How is it that some people never seem to have relationship drama? Every time you see them, they’re happy, looking forward to something while you’re having yet one more issue in your own relationship. Here are seven qualities that people in good relationships have in common.
1. Accept your partner. You don’t get into a relationship to change people. You either love and accept them the way they are or you don’t get into the relationship. You can certainly inspire people to want to change, but the difference is that the person doing the changing wants to change.

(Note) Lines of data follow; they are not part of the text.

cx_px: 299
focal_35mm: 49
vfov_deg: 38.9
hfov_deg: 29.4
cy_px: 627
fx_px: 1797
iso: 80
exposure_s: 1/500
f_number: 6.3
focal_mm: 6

2. Be vulnerable. Despite any past hurts, the person you’re now in a relationship is not likely the one responsible for it. Give them the benefit of the doubt and be as open and authentic as possible. Let your partner see into your soul. This establishes trust in a way nothing else can.
3. Be your own person. Don’t let your past or the experiences of others define the way you approach relationships. Your parents or grandparents being divorced doesn’t mean you are automatically headed to divorce court. Every person is an individual and all relationships are similarly unique. Someone else’s past does not define your own. Choices other people make determine their reality. Your choices determine your reality.

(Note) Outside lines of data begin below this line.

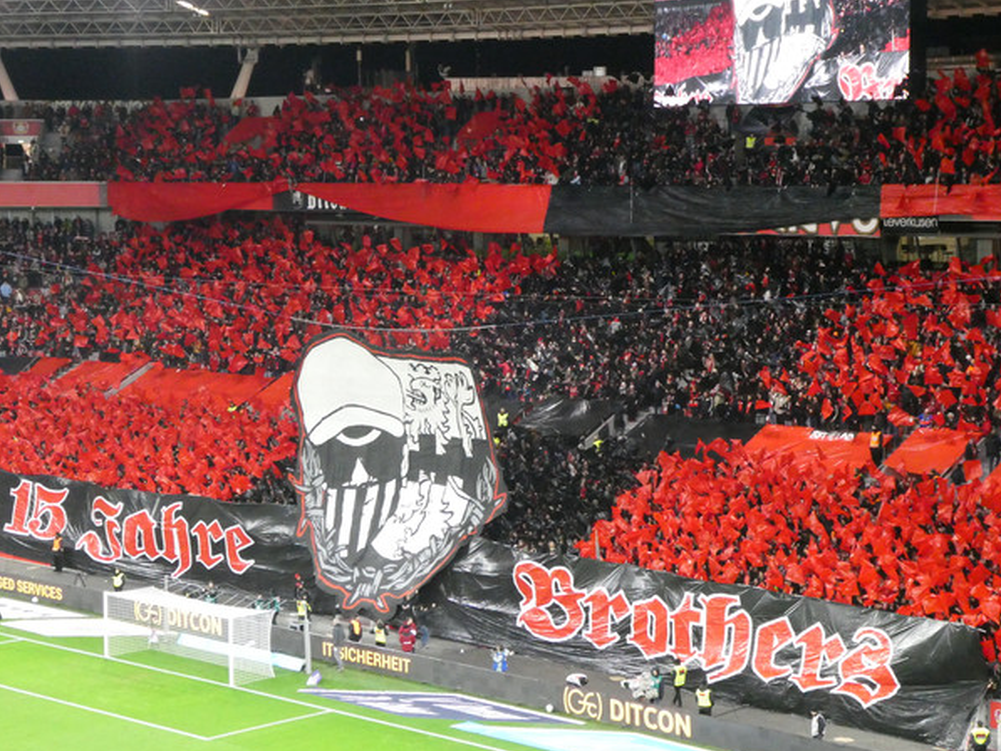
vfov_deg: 19.6
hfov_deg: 26.0
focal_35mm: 75
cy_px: 370
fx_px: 2169
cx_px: 510
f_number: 4.5
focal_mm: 12.5
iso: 1250
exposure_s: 1/80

4. One is not a lonely number. In order to be comfortable and relaxed in a relationship, we have to be comfortable being alone. Only when we can be at peace without constant stimuli will we really be able to relax into a relationship with someone else. When your partner needs some quiet time, some alone time, you will recognize the request as a reasonable one and does not reflect poorly on you. Partners are happiest when they can choose to be together, or choose to be alone as they need.
5. Forgive and forget. It’s to easy to hold onto anger at an unjust remark or situation. But the negative emotions that continue to reside inside your body as you fight to hold onto the grudge do you no good at all. Your desire for retribution or satisfaction means you want to hurt or shame the person who hurt you. That’s some destructive mojo. Learn to let go and forget.
6. Give from the heart. But don’t give your heart. There is a fine line between sacrificing and giving of yourself willingly. Making sacrifices means you’re giving something up for someone else. When you give generously and willingly, you’re doing it out of love. Partners who feel as though they always sacrifice for the other, find it difficult to be satisfied.
7. The power of laughter. Telling a humorous story before giving a talk helps the speaker bond to the audience. So, too, is it with couples who share humorous situations. Laughter promotes a relaxed relationship, even leading to playfulness. A little well-placed humor can defuse a potentially damaging argument. It’s always good when partners can share a sense of humor.